Pria itu berdiri dan masuk ke kamar mandi, setelah membersihkan dirinya, Edmund turun ke lantai bawah menuju dapur. Dia membungkukan badannya melihat isi kulkas.

"Anda butuh sesuatu, SeƱor?"

Edmund menggelengkan kepala tanpa melihat siapa yang berbicara padanya, dia adalah Lucy, wanita yang bertugas memasak dan bersih-bersih. Sophia tidak ingin apartemennya menjadi ramai, jadi Edmund harus menyewa manusia yang bisa melakukan lebih dari satu pekerjaan.

"baiklah, Lucy, buatkan aku sesuatu," ucap Edmund melangkah lalu duduk di kusi yang ada di sana, menatap wanita yang sudah cukup tua menyiapkan makanan untuknya. Lucy membuatkan pasta dengan daging sapi rebus di atasnya, memasak itu bisa dalam waktu singkat untuk perut Edmund yang sudah lapar.

"Bagaimana keadaan Sophia hari ini?" Edmund mengunyah mals pasta itu, dia benar-benar merindukan makanan yang dibuatkan istrinya.

"SeƱora tidak lagi berteriak atau apapun, SeƱor. Dia juga ikut membantu pekerjaan saya beberapa kali."

Edmund mengangguk-anggukan kepalanya. "Jangan biarkan dia terlalu lelah, Lucy."

Wanita itu mengangguk. Edmund yang sudah merasa cukup kenyang meminum air putih sampai habis. Dia kembali melangkah menuju ke kamarnya.

Edmund merebahkan dirinya disamping Sophia yang tertidur menyamping menghadapnya. Dia mengelus wajah istrinya penuh kelembutan lalu mengecup bibir cantiknya.

"Maaf untuk luka ini." Edmund mengusap bekas luka pada dahi Sophia yang membuatnya selalu merasa sedih setiap saat.

"Cepatlah pulih seperti biasa, aku merindukanmu." Dia menyenggesekan kepalanya ke ceruk leher Sophia, mengirup aroma yang selama ini dia rindukan.

Sophia yang terbangun dari tidurya mengelus rambut Edmund. Pria itu memang selalu seperti ini setiap kali setelah pulang, Sophia terbiasa terbangun karena gangguan kecil ini.

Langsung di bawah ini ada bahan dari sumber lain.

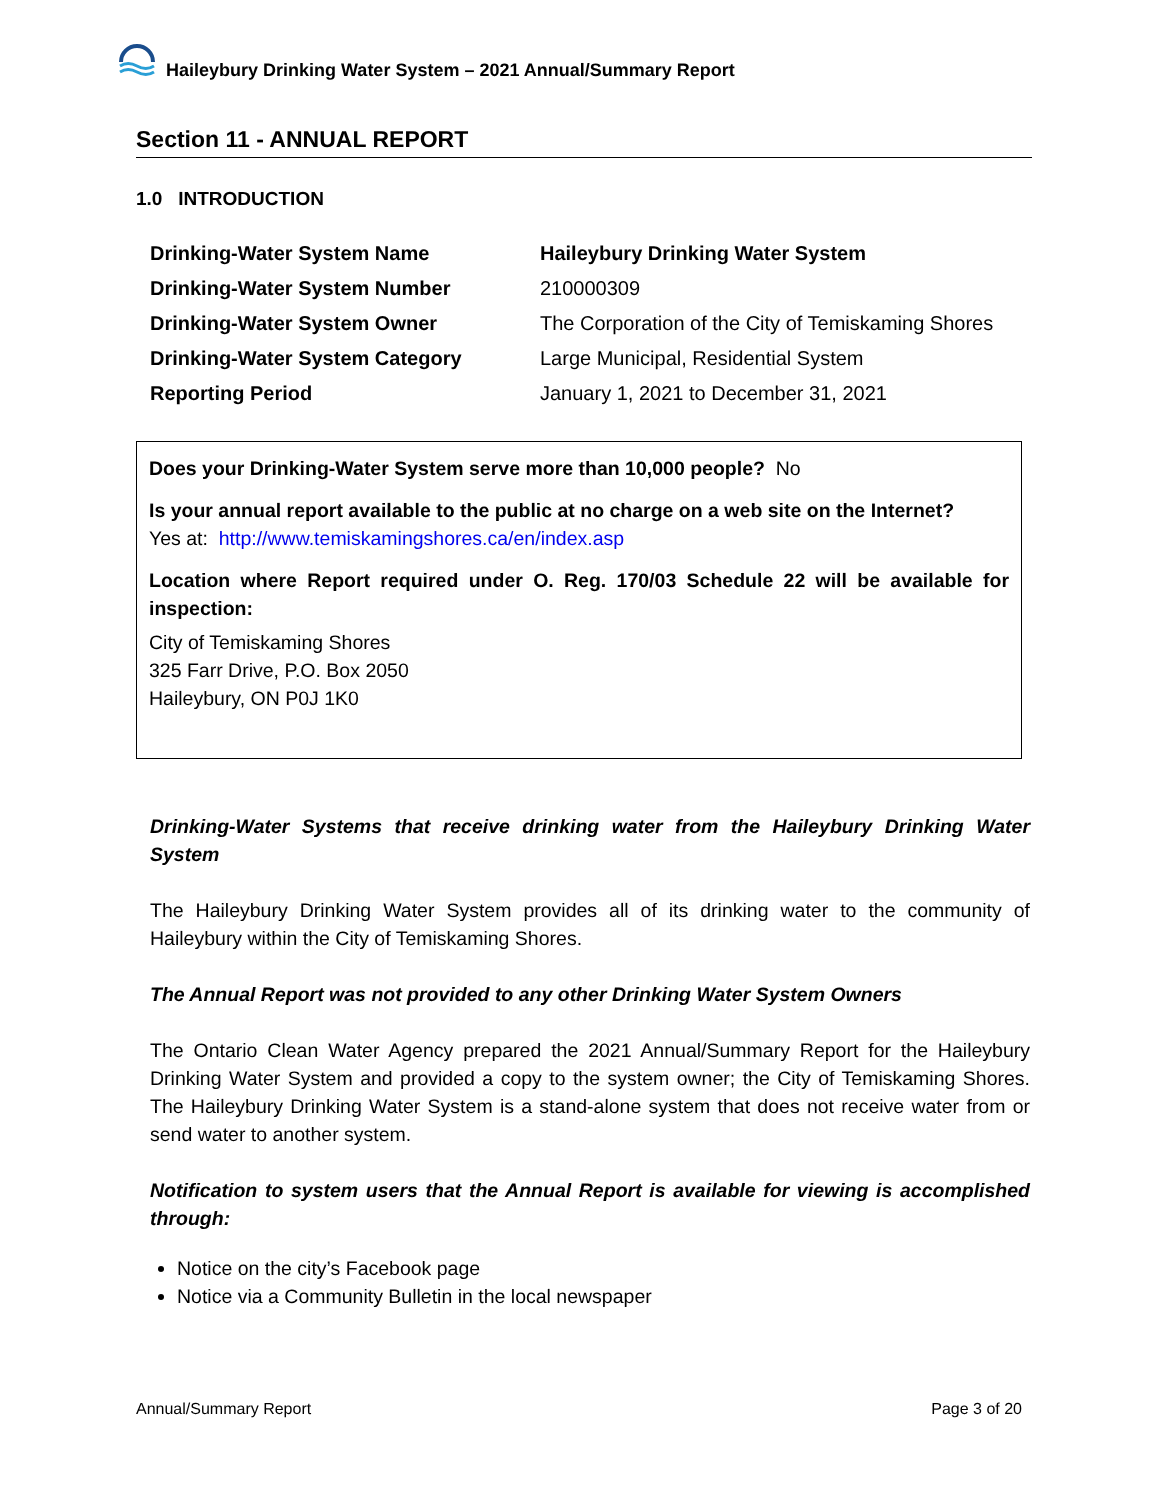Haileybury Drinking Water System – 2021 Annual/Summary Report
Section 11 - ANNUAL REPORT
1.0 INTRODUCTION
| Drinking-Water System Name | Haileybury Drinking Water System |
| Drinking-Water System Number | 210000309 |
| Drinking-Water System Owner | The Corporation of the City of Temiskaming Shores |
| Drinking-Water System Category | Large Municipal, Residential System |
| Reporting Period | January 1, 2021 to December 31, 2021 |
Does your Drinking-Water System serve more than 10,000 people? No
Is your annual report available to the public at no charge on a web site on the Internet?
Yes at: http://www.temiskamingshores.ca/en/index.asp
Location where Report required under O. Reg. 170/03 Schedule 22 will be available for inspection:
City of Temiskaming Shores
325 Farr Drive, P.O. Box 2050
Haileybury, ON P0J 1K0
Drinking-Water Systems that receive drinking water from the Haileybury Drinking Water System
The Haileybury Drinking Water System provides all of its drinking water to the community of Haileybury within the City of Temiskaming Shores.
The Annual Report was not provided to any other Drinking Water System Owners
The Ontario Clean Water Agency prepared the 2021 Annual/Summary Report for the Haileybury Drinking Water System and provided a copy to the system owner; the City of Temiskaming Shores. The Haileybury Drinking Water System is a stand-alone system that does not receive water from or send water to another system.
Notification to system users that the Annual Report is available for viewing is accomplished through:
Notice on the city’s Facebook page
Notice via a Community Bulletin in the local newspaper
Annual/Summary Report Page 3 of 20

"Aku merindukanmu," ucap Edmund membuat Sophia tersenyum dalam pejaman matanya.

"Aku juga." Sophia memeluk kepala Edmund dengan erat, pria itu semakin menyembunyikan wajahnya di leher istrinya.

"Bisakah?" Edmund bertanya dengan suara parau. Membuat Sophia terkekeh dan perlahan membuka matanya.

"Besok saja," ucap Sophia mengecup kening Edmund lalu kembali tertidur.

Sophia tertawa dalam hatinya saat mendengar Edmund menghela napas kasar.

***

"Morning," ucap Sophia saat mata suaminya terbuka. "Kenapa kau belum berangkat? Ini sudah siang."

Edmund ikut mendudukan dirinya, dia mengecup bahu telanjang Sophia sebelum mengelus perut perempuan itu dari belakang. "Ini sabtu, jika kau amnesia," ucapnya disertai kekehan kecil. Sophia tertawa geli saat bulu halus Edmund menggelitik lehernya.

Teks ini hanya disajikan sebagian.